<<<<
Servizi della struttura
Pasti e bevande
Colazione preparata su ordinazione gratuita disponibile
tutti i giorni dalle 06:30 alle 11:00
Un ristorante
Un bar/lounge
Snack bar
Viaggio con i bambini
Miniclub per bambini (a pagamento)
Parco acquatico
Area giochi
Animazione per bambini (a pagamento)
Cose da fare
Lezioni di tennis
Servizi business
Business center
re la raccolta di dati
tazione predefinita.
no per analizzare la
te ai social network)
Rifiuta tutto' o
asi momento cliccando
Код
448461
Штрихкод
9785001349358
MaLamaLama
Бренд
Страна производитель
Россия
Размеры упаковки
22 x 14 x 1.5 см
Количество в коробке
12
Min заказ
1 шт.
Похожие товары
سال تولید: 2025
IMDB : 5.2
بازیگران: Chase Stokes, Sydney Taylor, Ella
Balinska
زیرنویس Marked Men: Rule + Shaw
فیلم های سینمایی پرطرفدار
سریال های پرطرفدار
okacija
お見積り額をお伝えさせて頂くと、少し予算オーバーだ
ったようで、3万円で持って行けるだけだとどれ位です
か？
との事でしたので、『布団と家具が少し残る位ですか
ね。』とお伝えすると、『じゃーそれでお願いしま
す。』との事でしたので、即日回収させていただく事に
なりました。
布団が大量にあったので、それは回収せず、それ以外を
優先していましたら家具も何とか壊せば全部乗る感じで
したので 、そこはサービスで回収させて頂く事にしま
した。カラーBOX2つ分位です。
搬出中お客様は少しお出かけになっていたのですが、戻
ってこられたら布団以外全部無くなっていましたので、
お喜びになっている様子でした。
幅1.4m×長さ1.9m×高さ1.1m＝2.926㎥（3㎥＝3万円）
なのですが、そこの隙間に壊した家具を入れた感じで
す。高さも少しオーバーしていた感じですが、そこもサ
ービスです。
>>>>
> [Exercise directions]: Please give the number of lines in the listing that hold "پرطرفدار", and no other text.

> [Result]: 2